Baseline serum lipids and renal function in chronic kidney disease patients entering the LORD trial
Fassett, RG and Ball, MJ and Robertson, IK and Geraghty, DP and Coombes, JS, Baseline serum lipids and renal function in chronic kidney disease patients entering the LORD trial, International Journal of Clinical Pharmacology and Therapeutics, 44, (11) pp. 580-588. ISSN 0946-1965 (2006) [Refereed Article]

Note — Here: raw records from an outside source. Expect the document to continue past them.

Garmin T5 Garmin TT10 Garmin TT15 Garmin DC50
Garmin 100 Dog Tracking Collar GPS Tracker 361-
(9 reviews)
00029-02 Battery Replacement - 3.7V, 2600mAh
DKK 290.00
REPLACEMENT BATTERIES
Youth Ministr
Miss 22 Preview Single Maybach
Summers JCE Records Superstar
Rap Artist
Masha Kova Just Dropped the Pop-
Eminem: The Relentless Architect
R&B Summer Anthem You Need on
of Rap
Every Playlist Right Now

OBJECTIVE: Previous studies investigating associations between serum lipids and renal disease have generally not taken into account dietary intake or physical activity both known to influence circulating lipids. Furthermore, inclusion of patients on HMG-CoA reductase inhibitors may also have influenced findings due to the pleiotropic effect of this medication. Therefore, the aim of this study is to determine the relationships between serum lipids and renal function in a group of patients not taking lipid-lowering medication and taking into account dietary intake and physical activity.

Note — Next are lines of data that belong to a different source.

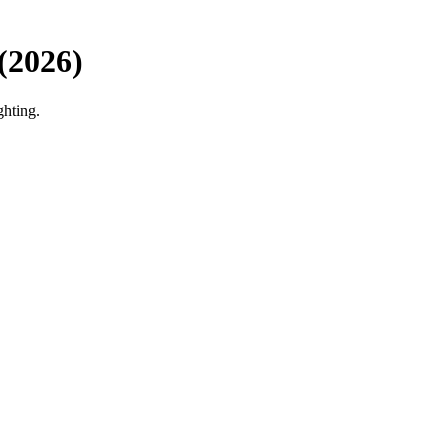
(2026)
ghting.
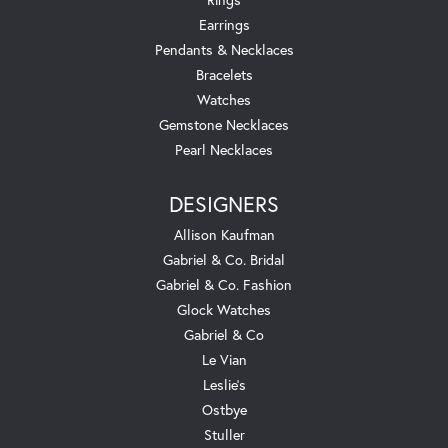
Earrings
Pendants & Necklaces
Bracelets
Watches
Gemstone Necklaces
Pearl Necklaces
DESIGNERS
Allison Kaufman
Gabriel & Co. Bridal
Gabriel & Co. Fashion
Glock Watches
Gabriel & Co
Le Vian
Leslie's
Ostbye
Stuller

METHODS: Data from 100 patients enrolled in the Lipid Lowering and Onset of Renal Disease (LORD) trial were used in this study. Patients were included with serum creatinine > 120 micromol/l, and excluded if they were taking lipid-lowering medication. Unadjusted and adjusted relationships were determined between fasting serum lipid concentrations (total cholesterol, low-density lipoprotein (LDL) cholesterol, high-density lipoprotein (HDL) cholesterol, triglycerides and total cholesterol/HDL ratio) and measures of renal function (estimated glomerular filtration rate (eGFR), creatinine clearance and serum creatinine) and urinary protein excretion.
RESULTS: Significant (p < 0.05) negative unadjusted relationships were found between lipids (total cholesterol, LDL and HDL cholesterol) and serum creatinine. In support of these findings, logarithmically-transformed lipids (total cholesterol, LDL and HDL cholesterol) were significantly associated with eGFR and creatinine clearance although the effects were of a smaller magnitude. Adjustment for dietary saturated fat intake and physical activity did not substantially change these effects.
CONCLUSION: These data do not support the premise that lipids are associated with renal dysfunction in patients with normocholesterolemia.